CONSIGNES:
**A)** Dans le texte sur le suicide d'une salariée de PSA, reprenez le passage qui s'ouvre sur les mots contenant « Cette mère de » et se clôt sur « de sa belle-sœur. ». Modifiez-y « congé de reclassement » en « congé de transition professionnelle ».
**B)** Répondez aux questions suivantes d'après le texte sur le suicide d'une salariée de PSA :
(i) Quel âge avait cette salariée ?
(ii) À quelle date est-elle revenue au bureau pour la dernière fois ?
(iii) Quand la direction de PSA a-t-elle lancé son plan de départs volontaires ?

TEXTE DE RÉFÉRENCE:
----

Lundi 31 mars, PSA confirmait qu'une de ses anciennes employées, assistante du service direction de la communication de Peugeot, s'était suicidée. Depuis 2007, il s'agit du septième suicide d'un salarié de l'entreprise.
Cette mère de deux enfants âgée de 41 ans s'est donnée la mort le 21 mars, à son domicile d'Antony (Hauts-de-Seine). Après près de vingt et un ans chez PSA, elle s'était vue signifier son licenciement économique le 12 décembre dernier. Mais elle faisait toujours partie des effectifs du groupe, puisqu'elle profitait d'un congé de reclassement.
Selon son avocat, le suicide de cette jeune mère de deux enfants est directement lié aux conditions de son départ. « Ce plan de départ l’a laminée, elle était désespérée et s'est retrouvée seule face à son problème d’emploi pendant son congé de reclassement » », affirme Me Dominique Ozenne. Quatre jours avant de se donner la mort, le 17 mars, elle était revenue au bureau une dernière fois pour prendre ses affaires. Une visite qui l’avait alors « très affectée », selon le témoignage de sa belle-sœur.
PSA refuse de commenter les détails de l'affaire, « d'ordre privé » selon un porte-parole. Selon lui, cette salariée avait quitté l'entreprise depuis trois mois. Et si elle a été licenciée, ajoute-t-il, c'est parce qu'elle avait accepté de faire partie d'un vaste plan de départs volontaires lancé par la direction de PSA en mai 2007 pour réduire les coûts.

----

DONNÉES FOURNIES:
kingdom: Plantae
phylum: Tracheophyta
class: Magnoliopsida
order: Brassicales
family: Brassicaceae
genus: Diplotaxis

----

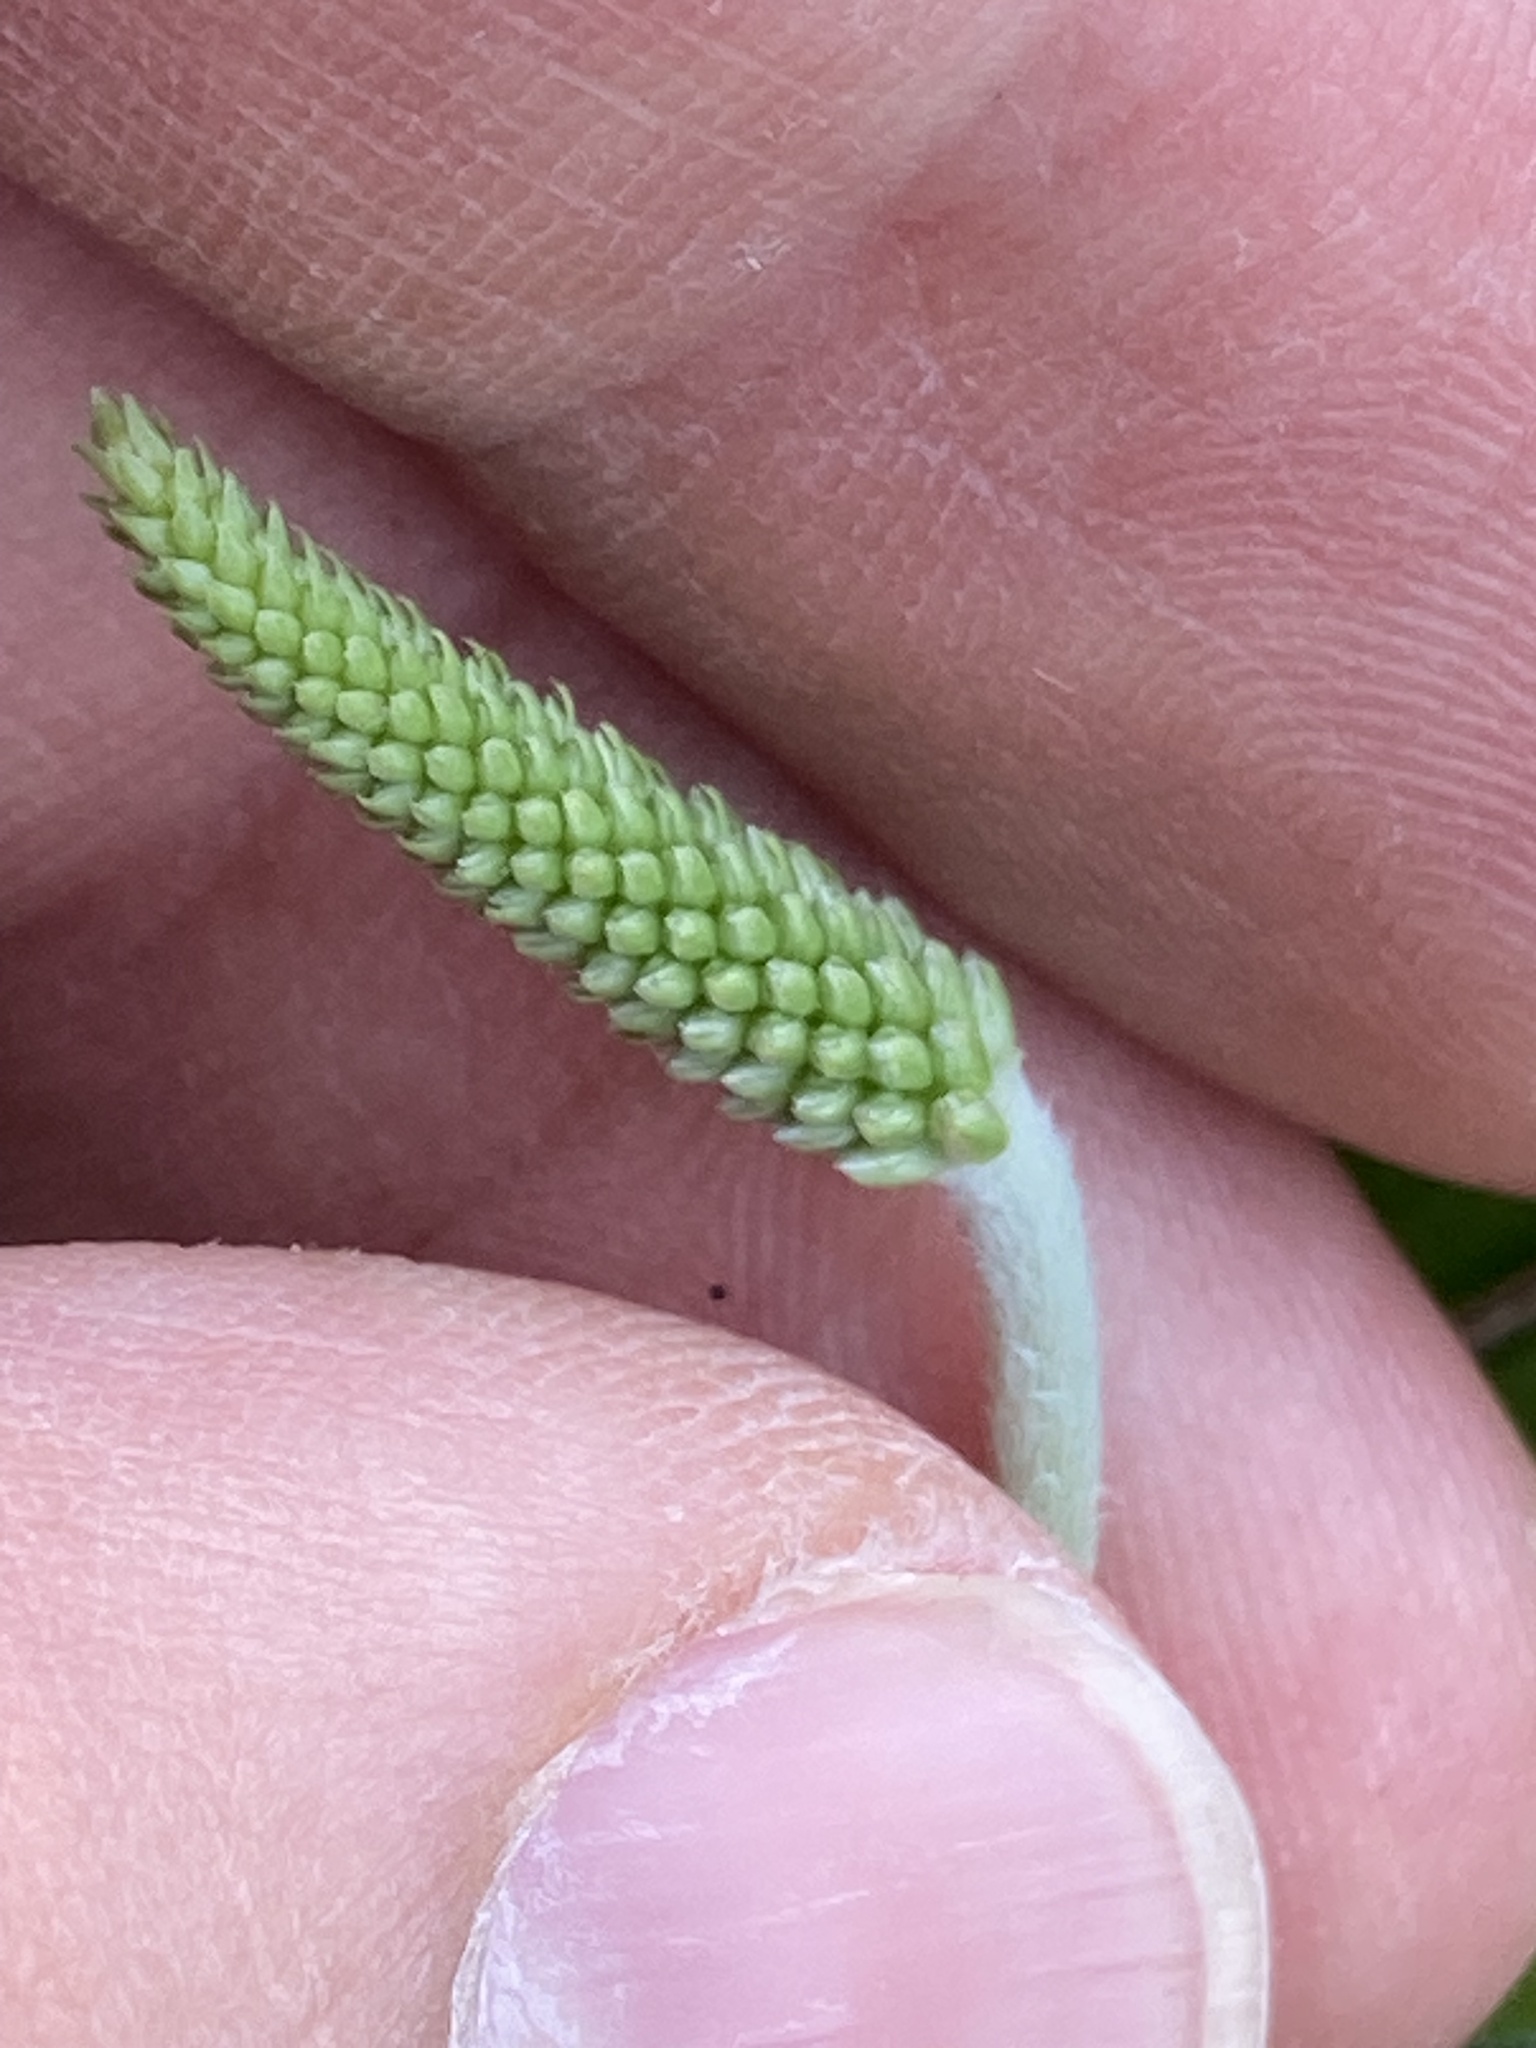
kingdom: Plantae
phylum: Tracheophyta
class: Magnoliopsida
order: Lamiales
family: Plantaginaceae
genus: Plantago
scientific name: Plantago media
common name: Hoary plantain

----

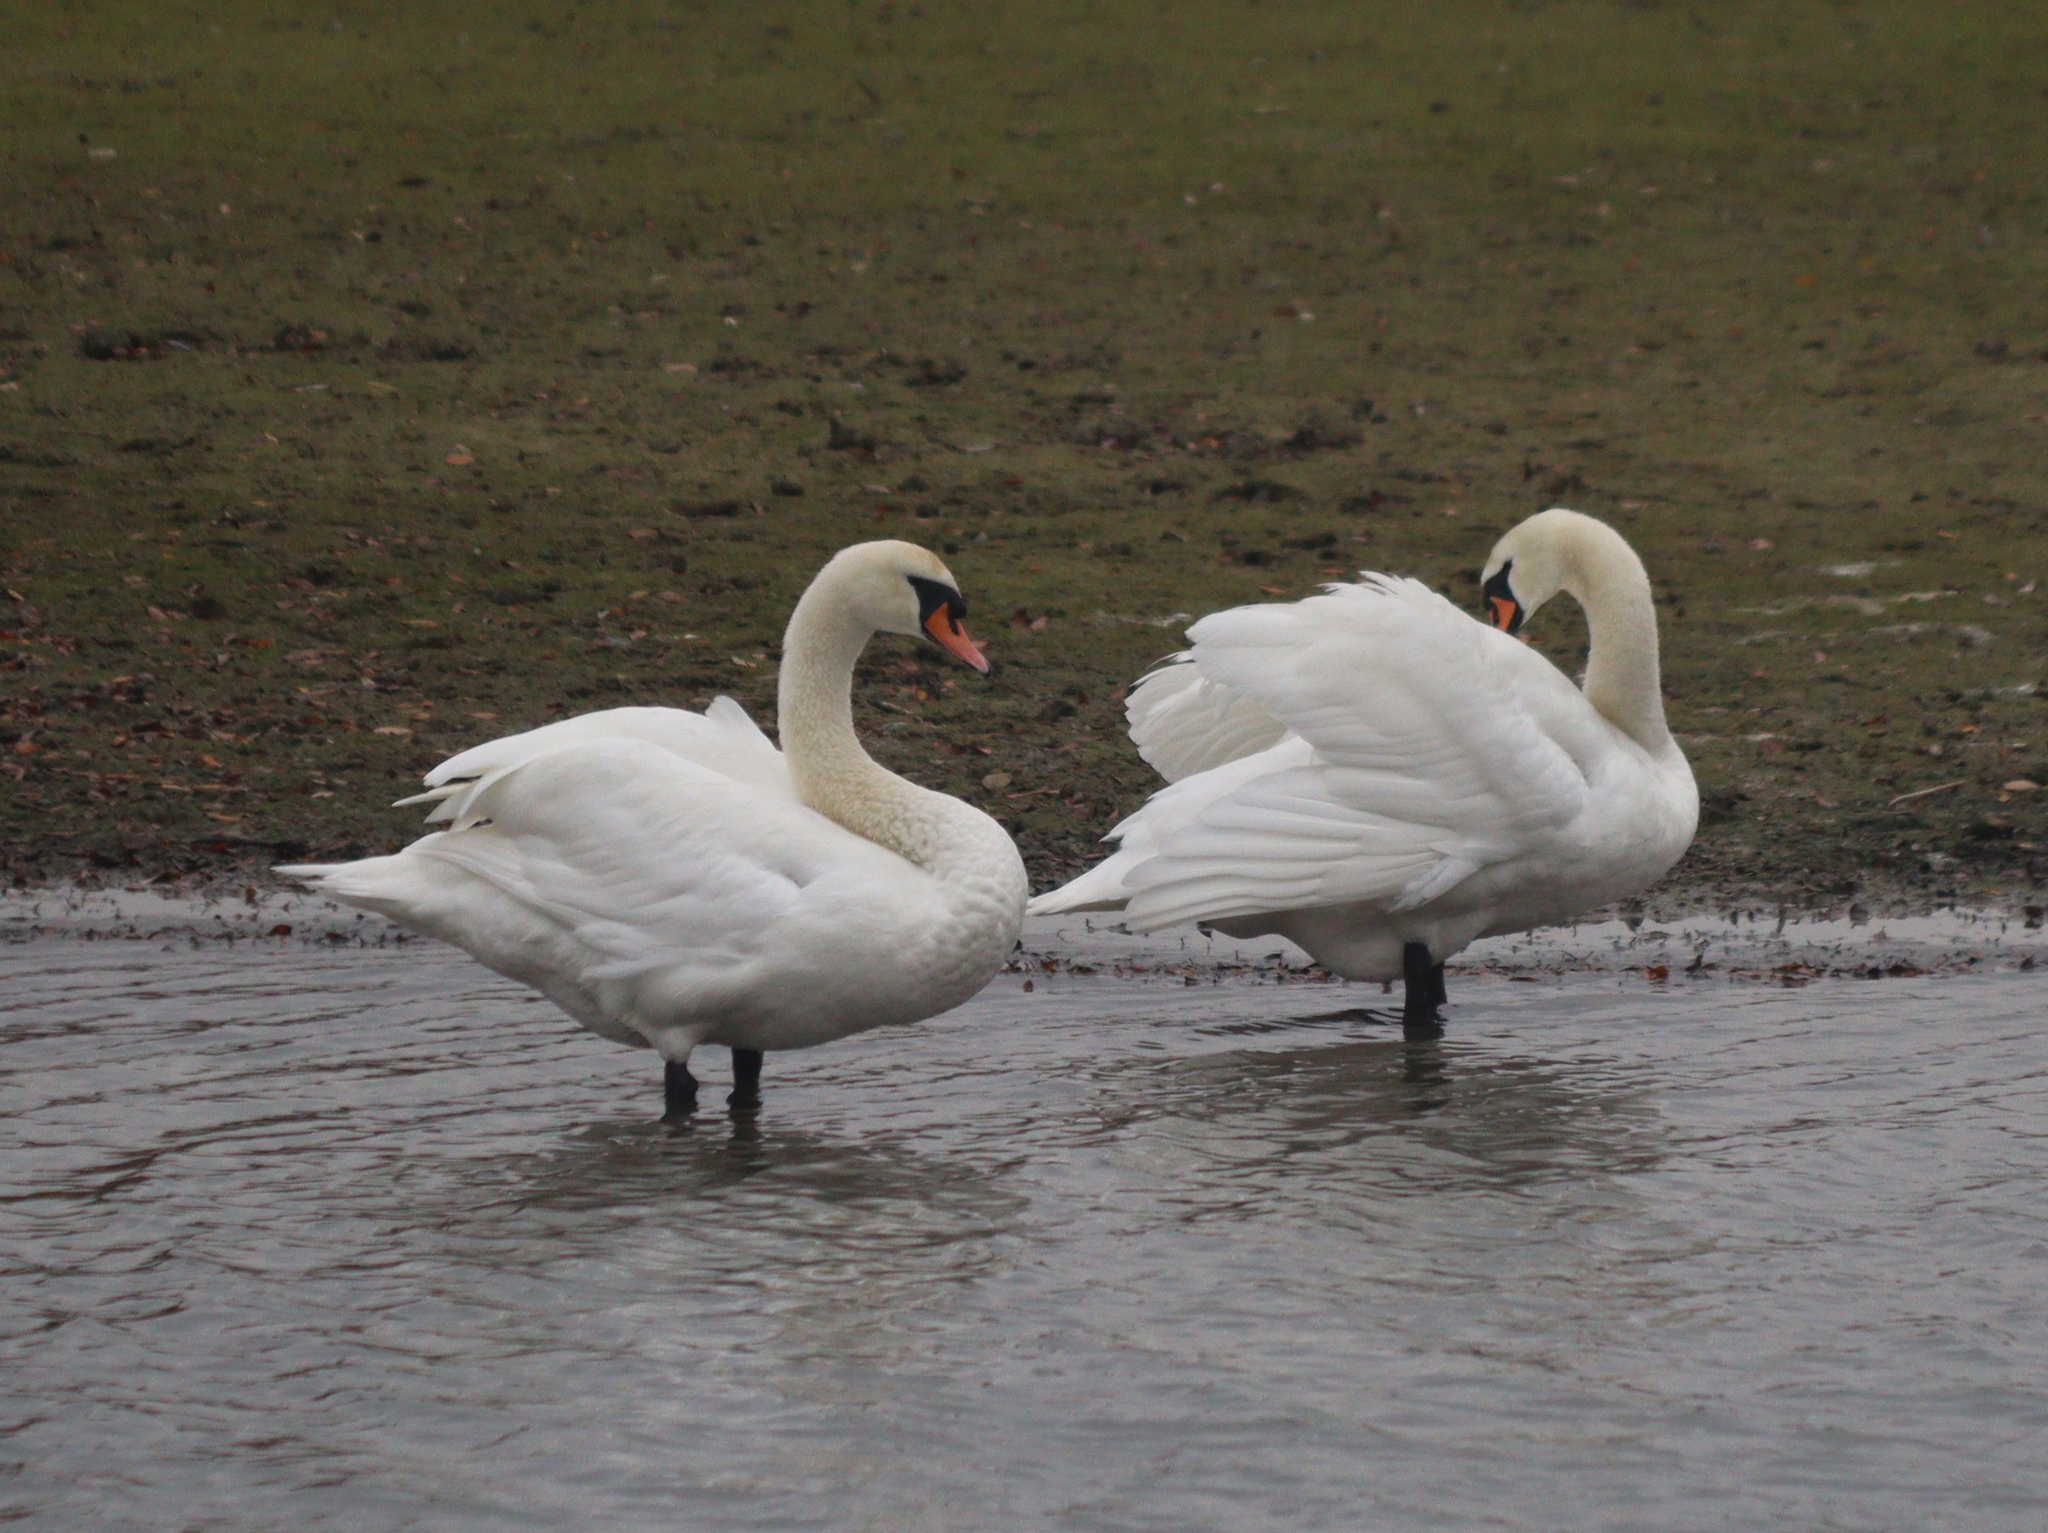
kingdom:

----

RÉPONSES AUX CONSIGNES:
**A)**
Cette mère de deux enfants âgée de 41 ans s'est donnée la mort le 21 mars, à son domicile d'Antony (Hauts-de-Seine). Après près de vingt et un ans chez PSA, elle s'était vue signifier son licenciement économique le 12 décembre dernier. Mais elle faisait toujours partie des effectifs du groupe, puisqu'elle profitait d'un congé de transition professionnelle.
Selon son avocat, le suicide de cette jeune mère de deux enfants est directement lié aux conditions de son départ. « Ce plan de départ l’a laminée, elle était désespérée et s'est retrouvée seule face à son problème d’emploi pendant son congé de transition professionnelle » », affirme Me Dominique Ozenne. Quatre jours avant de se donner la mort, le 17 mars, elle était revenue au bureau une dernière fois pour prendre ses affaires. Une visite qui l’avait alors « très affectée », selon le témoignage de sa belle-sœur.

**B)**
(i) Elle avait 41 ans.
(ii) Le 17 mars.
(iii) En mai 2007.